As a parent and grandparent, I wonder: Have I provided the next generations in our family with a sufficient foundation on which they can thrive, one that will enable them to find their way through these challenging times? How different are the challenges we face today as a society and a people from those of a decade ago, two decades ago, five?

These constant questions arose as I began planning the 2017 Milender Seminar, the Hornstein Jewish Professional Leadership Program’s biennial three-day residency seminar for its graduate students that first began in 1975.

This year on March 5 we welcome Rabbi Joy Levitt, Executive Director of the JCC Manhattan, as our 2017 Milender Fellow. It was in conversation with Joy that many relevant questions about Jewish leadership crystallized. Joy talked with me about her own path and her early formative experiences as a young professional. She later said, “The world doesn’t feel any less challenging to me now, and I worry about whether we have laid down enough roadways for our children to find their own way.”
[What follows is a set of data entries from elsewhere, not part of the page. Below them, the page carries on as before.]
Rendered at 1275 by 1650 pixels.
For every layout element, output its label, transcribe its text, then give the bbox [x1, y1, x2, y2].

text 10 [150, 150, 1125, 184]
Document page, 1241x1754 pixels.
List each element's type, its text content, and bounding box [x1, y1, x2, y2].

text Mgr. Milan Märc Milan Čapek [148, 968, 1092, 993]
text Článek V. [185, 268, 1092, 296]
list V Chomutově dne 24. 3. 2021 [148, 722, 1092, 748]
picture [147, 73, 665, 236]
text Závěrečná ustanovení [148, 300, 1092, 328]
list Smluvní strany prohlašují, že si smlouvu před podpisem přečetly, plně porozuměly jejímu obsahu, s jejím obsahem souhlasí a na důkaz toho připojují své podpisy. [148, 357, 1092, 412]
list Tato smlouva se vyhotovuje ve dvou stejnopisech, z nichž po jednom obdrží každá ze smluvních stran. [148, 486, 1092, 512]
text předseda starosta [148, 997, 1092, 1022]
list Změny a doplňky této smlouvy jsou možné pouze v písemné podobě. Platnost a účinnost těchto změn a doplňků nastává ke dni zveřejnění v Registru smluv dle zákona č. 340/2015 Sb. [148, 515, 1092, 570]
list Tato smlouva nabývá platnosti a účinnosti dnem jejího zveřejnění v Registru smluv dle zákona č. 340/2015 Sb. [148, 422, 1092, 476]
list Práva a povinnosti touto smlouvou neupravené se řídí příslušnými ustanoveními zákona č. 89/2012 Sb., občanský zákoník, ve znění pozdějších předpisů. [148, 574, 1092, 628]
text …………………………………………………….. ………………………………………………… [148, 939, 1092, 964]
I thought about the idea of challenges. Of course, Joy was right. The challenges of the late ‘60s which she and I began to make our way were every bit as daunting as today…but the world, and particularly, the Jewish world, is very different today from then.

We, at least the generations of our children and grandchildren, seem in many ways to be more urban than suburban, a characteristic documented in the Boston Jewish Community Study conducted by our colleagues at the Cohen Center for Modern Jewish Studies and the Steinhardt Social Research Institute at Brandeis University.

And, if we are more urban today than we were, then the enterprises which serve us must be confronting a whole host of new issues, from patterns of affiliation to consumerist mindsets… let alone what and how to deliver mission-fulfilling experiences.

Joy and I thought it would be good to gather some friends—and thought-leaders—to chat about the “Challenges of Leadership for the 21st Century Jewish Community.” We look forward to an informal give-and-take public program in which Joy, Rabbi Bill Hamilton of Brookline’s Congregation Kehillath Israel, Mark Sokoll, the President and CEO of the JCCs of Greater Boston, and Rabbi Elaine Zecher, Senior Rabbi of Temple Israel of Boston share challenges that they have either confronted or that they are currently experiencing. We will be encouraging constructive conversation with the panel and the members of the audience. The idea is to have a conversation, free-flowing and unstructured, that will enable the audience to gain fresh insights into the views of the 21st century Jewish community as well as how our current leaders approach the opportunities and challenges in the institutions they lead.

As for me, I cannot wait for Sunday, March 5, at 7:30 PM in the Rapaporte Treasure Hall of the Goldfarb Library on the campus of Brandeis University.